As I write this, the New Horizons probe is less than 5 minutes away from its closest approach to Jupiter, on its way to Pluto. It is using Jupiter's gravitational pull to gain speed, which will allow it to get to Pluto much earlier than it would normally. Still, it will take 8 more years to get there: the closest approach to Pluto will happen on 14 July 2015 (Bastille Day).

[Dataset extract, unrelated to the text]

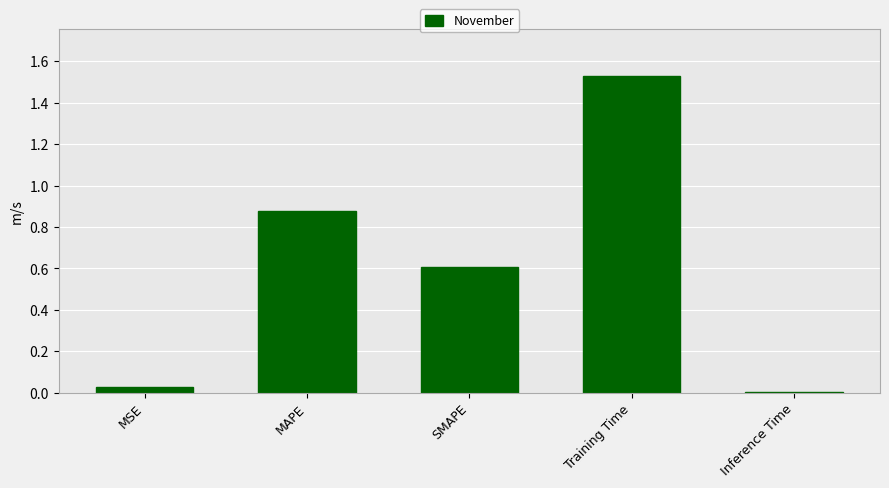

Which label corresponds to the smallest value in the chart?

Inference Time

New Horizons was launched just over one year ago, on 19 January 2006, and the fact that it made it to Jupiter in less than 14 months is a good demonstration of how fast this probe is (and the fact that the trip to Pluto will still take almost 10 years is a good demonstration of how large our solar system is...). The gravity-assist manoeuvre around Jupiter is accelerating it to over 83,000 km/h (from just under 70,000) and will send it flying through Jupiter's magnetosphere "tail", the result of the interaction between the solar wind and Jupiter's magnetic field; New Horizons will be the first probe ever to fly through this area, and the data it sends back should be interesting.
After that (from June onwards, probably) the probe will mostly hibernate until it meets Pluto, as there is nothing really interesting on the way there. Jupiter data should start appearing in New Horizon's web site soon, and you can use the same web site to follow the probe's progress through the outer solar system.